The future of publishing may rest upon HTML. Whether or not that’s true, only time will tell. But there’s no denying that a vast amount of content has been structured and formatted in HTML. Typically, our challenge as designers is getting content out of InDesign as HTML, a task which I covered in my article “InDesign to HTML” in the April/May 2013 issue of InDesign Magazine. But there may also be times when we’re called upon to do the opposite—to take HTML content and bring it into the realm of print or PDF through InDesign. Currently, there’s no method for directly importing HTML into InDesign, but there are a few “unofficial” paths for bringing HTML in and preserving much of its structure and formatting.
Whether your preference for tackling this task is down and dirty, methodical and geeky, or somewhere in between, at least one of the approaches in this article should help you get your HTML into InDesign—and, with one exception, won’t require spending a dime, except for the cost of your own time. None of them are perfect, but they beat starting from scratch.
Bear in mind, too, that my goal here is not to take a full web page layout and recreate it in InDesign. These methods bring in only the text content from the HTML.
As a markup language, HTML identifies different types of content, like headings, paragraphs, and lists. The formatting of that content is described by code called a Cascading Style Sheet (CSS). The content and its formatting instructions are brought together and rendered by the web browser. Your challenge is to bridge the gap between the code and InDesign using one of the following four methods.

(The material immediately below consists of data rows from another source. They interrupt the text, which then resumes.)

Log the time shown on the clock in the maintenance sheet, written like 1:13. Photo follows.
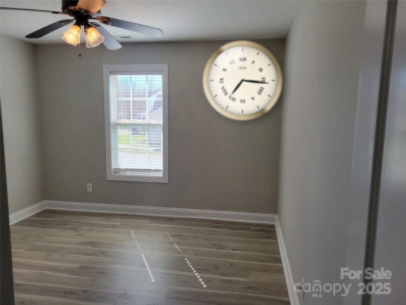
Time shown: 7:16
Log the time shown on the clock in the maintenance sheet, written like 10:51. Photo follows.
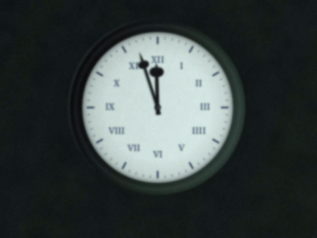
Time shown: 11:57
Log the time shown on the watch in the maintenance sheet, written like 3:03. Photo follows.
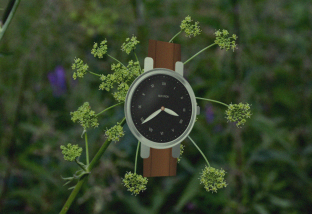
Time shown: 3:39
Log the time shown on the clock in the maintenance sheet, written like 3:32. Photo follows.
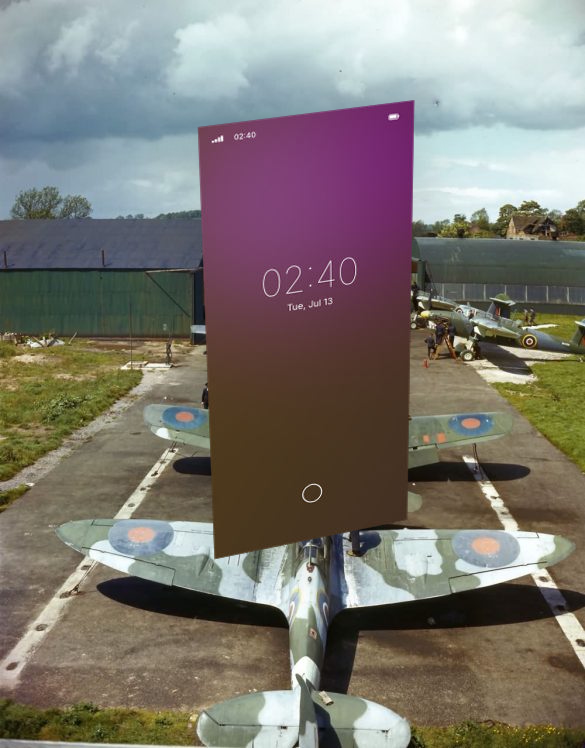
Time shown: 2:40
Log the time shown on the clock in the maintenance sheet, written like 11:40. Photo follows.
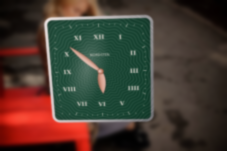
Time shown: 5:52
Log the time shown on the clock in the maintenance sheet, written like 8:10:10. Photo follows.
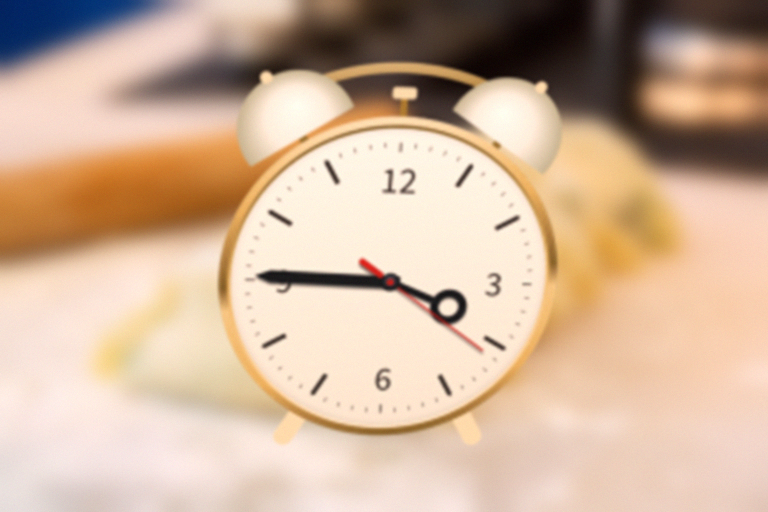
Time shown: 3:45:21
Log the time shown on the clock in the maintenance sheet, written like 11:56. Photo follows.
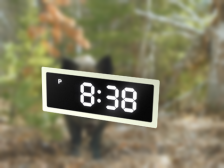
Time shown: 8:38
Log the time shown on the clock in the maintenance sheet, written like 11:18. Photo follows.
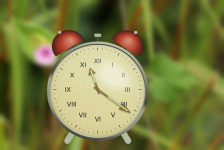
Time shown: 11:21
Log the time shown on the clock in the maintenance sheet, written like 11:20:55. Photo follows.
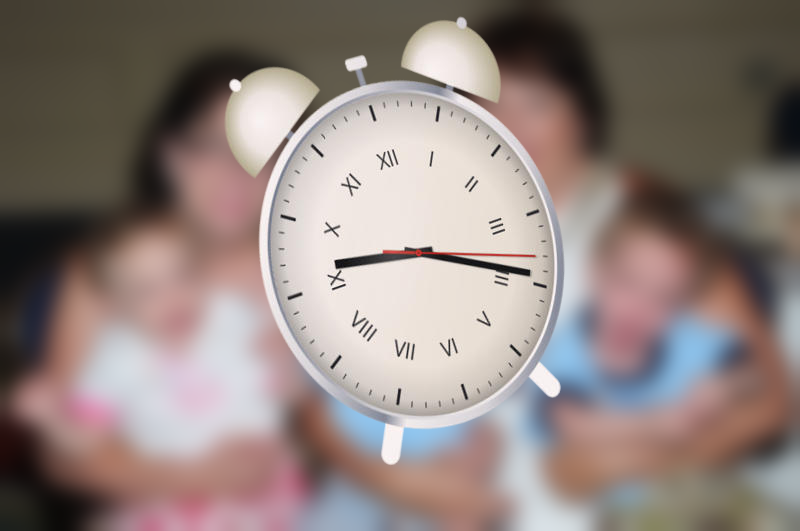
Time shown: 9:19:18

Method #1: Copy, Paste, and Hope for the Best
• No prep up front
• Type formatting (somewhat) preserved
• No styles generated for pasted content
• Bolds and italics are lost
• This option requires the least amount of up-front effort but comes with a huge “your mileage may vary” disclaimer.
Open an HTML file or web page using your web browser, select all of the desired copy in the browser, and copy it to the clipboard. Browsers will differ in how much, if any, formatting they preserve. For example, Safari on the Mac will retain much of the formatting you’ve copied, while Chrome preserves nothing. On the Windows side, the current version of the much-maligned Internet Explorer does probably the best job of all.

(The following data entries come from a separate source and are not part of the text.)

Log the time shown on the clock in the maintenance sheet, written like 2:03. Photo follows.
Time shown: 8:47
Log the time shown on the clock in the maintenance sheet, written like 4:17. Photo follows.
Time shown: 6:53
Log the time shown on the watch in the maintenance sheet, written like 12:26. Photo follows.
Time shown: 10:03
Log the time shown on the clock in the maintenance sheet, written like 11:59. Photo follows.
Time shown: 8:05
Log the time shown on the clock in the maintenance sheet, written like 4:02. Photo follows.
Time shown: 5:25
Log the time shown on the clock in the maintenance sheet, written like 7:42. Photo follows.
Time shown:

Before pasting what you’ve copied into InDesign, however, be sure you’ve set your clipboard handling preference (Preferences > Clipboard Handling) for “When pasting text and tables from other applications” to “All information (Index Markers, Swatches, Styles, etc.)” (see Figure 1). Otherwise, the content will come in as unformatted text.
When you paste the copied text into InDesign, you’ll see some measure of the formatting preserved, depending on the browser you copied it from (Figure 2).

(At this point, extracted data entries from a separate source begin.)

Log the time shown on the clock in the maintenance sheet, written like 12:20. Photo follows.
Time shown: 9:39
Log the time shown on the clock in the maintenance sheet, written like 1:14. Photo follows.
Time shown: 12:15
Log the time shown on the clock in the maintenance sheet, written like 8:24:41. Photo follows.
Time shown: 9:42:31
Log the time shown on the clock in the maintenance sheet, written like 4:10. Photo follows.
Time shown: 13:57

In most cases, all text will come in with “No Paragraph Style” as its style, with all other formatting treated as overrides, and no character styles will be created (Figure 3).
However, Explorer for Windows manages to hang on to heading attributes (H1, H2, etc.) and hyperlinks well enough that corresponding Paragraph Styles for H1, H2, and so on will be created, along with a Hyperlink Character Style.
From this point on, building the styles you want is up to you, but you’ll have the formatted text as a visual reference. To speed things up, you could download and install Thomas Silkjaer’s Auto Create Paragraph and Character Styles script. The script examines the formatting in the document and then creates and applies paragraph and character styles to the text. It does quite a nice job of keeping the number of styles to a minimum, too. The styles are generically named—AutoStyle1, AutoStyle2, and so on (Figure 4)—but renaming styles is a lot less work than creating them manually.